2 tbsp queso blanco or Monteray Jack cheese (I used queso blanco.)

1/2 tsp salt (Optional)

h2. Instructions

Melt the butter in a saucepan, then stir in the onions and walnuts. Medium heat is good for all of this. Cook, stirring occasionally, until the onions get all wonderfully limp & translucent, and the nuts are nicely browned. But at least until the onions are cooked. Then add the vermouth, cinnamon & nutmeg, and cook until the spices smell awesome. This’ll be maybe half a minute, at most. Add the cream, then bring everything to a simmer and cook until it’s nicely thickened (the authors say, “until it coats the back of a spoon”). Stir it frequently to avoid burning/scalding/something gross happening.

Stir in the cooked linguine and the cheese and the salt. Toss to coat the linguine well and keep on the heat to melt the cheese & warm the pasta. Serve at once and say, NOMNOMNOM.

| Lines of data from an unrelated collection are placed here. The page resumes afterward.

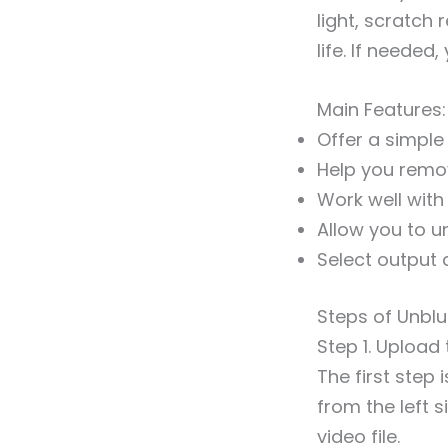
light, scratch
life. If needed
Main Features:
Offer a simple
Help you remo
Work well with
Allow you to u
Select output 
Steps of Unblu
Step 1. Upload 
The first step
from the left s
video file.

h2. Cooking and Consumption Notes

h3. Cooking

Confession time!

I didn’t weigh my dry pasta. I have a scale, and I use it regularly, but I don’t use it to weigh pasta for two people. I use this plastic thingamabober my mother gave me back when she was cleaning out her kitchen. It’s old & plastic and has graduated holes for spaghetti. You grab a pile of long pasta and put the appropriate sized hole around the strands clenched in your fist. When they fill the hole/ring, that’s the right amount of long pasta for X people. It measures x= 1 – 4.

Second confession time:

If I knew how to code for equations in this software, I totally would have made that some sort of iterating equation there. It probably would have been mathematically wrong, but it would have looked cool.

On to recipe tips:

The hardest part of this recipe is also the part that makes it great. It moves FAST. I rarely cook my pasta ahead of time for meals like this, but I did this time and I am very glad I did. I’m sure I would have over reduced the sauce or burned it or something if I’d had to keep it waiting for the linguine to cook.

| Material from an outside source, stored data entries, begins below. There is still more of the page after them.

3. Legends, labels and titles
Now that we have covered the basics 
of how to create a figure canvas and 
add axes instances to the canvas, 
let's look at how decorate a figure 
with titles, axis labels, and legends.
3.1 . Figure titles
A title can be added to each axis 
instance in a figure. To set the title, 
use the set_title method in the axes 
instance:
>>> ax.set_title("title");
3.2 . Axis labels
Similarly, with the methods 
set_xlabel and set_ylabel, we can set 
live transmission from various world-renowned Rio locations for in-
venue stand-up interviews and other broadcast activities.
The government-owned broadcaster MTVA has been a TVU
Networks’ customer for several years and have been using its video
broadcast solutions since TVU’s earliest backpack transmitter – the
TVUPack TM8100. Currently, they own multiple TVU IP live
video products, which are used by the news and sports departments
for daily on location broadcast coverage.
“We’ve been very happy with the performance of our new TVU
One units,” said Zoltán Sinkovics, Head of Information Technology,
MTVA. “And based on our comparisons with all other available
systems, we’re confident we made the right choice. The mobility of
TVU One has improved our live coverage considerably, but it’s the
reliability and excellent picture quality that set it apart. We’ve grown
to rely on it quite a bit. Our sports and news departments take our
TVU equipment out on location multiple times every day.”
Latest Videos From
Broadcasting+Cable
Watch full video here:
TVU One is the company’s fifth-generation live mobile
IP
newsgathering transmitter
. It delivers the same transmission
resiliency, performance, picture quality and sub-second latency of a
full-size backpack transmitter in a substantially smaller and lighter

I don’t find that the spices start to smell too strongly in this recipe, but they do tend to release some scent as they cook. Use your best judgement. Maybe my spices were just ooooooooold. I don’t think so, as I’ve started buying minute quantities from the bulk bins at Whole Foods as I need them, but it’s totally possible. I’ve no idea how old that stuff is, though.

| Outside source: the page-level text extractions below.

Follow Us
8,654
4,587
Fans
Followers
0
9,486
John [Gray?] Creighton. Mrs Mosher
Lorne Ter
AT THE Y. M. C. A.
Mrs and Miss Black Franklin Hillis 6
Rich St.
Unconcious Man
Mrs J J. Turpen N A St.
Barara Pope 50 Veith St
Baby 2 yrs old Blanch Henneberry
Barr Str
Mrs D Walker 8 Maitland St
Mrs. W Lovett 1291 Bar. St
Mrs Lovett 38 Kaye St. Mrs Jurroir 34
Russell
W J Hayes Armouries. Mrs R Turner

I used queso blanco because the cheese clearly needs to melt fast. I don’t know that it actually made a difference. I also used it because I never have had it before. That was cool. Then I ate a bunch of it in quesadillas. NOM.

h3. Consumption

Okay, look. This is an ugly dish. It’s really not something that makes you drool to look at it. I think that goes double for me and my whole-wheat pasta.

The whole dish is just brown.

And, truth be told, it doesn’t taste too spectacular either. The taste does not, in fact, make up for the lack of visual appeal.

I don’t mean to dog on the dish. It’s not bad. It’s quite decent, and the fact that it’s lightning fast to make really makes up for a lot of brown and a lot of “not spectacular”. They can’t all be spectacular dishes, right? That’d be review inflation, and I try to combat that as much as I tried to combat grade inflation in a past life. Sadly, a TA does not have a lot of tools to prevent grade inflation.

I would definitely make this again, but I’d definitely pair it with a fun and easy salad as well. It was seriously perfect for what I needed it to do: be a fast and filling dish that I can make while distracted by cooking for the next day’s pot-luck.

Actually, as I say that, I realize that this is the perfect meal for before you leave on a trip or when you’re working on Thanksgiving or anything like that. Fast, easy, decent taste and doesn’t make a lot of dishes.

So, there ya go. Neither a winner or a loser. Solidly in the middle of the pack.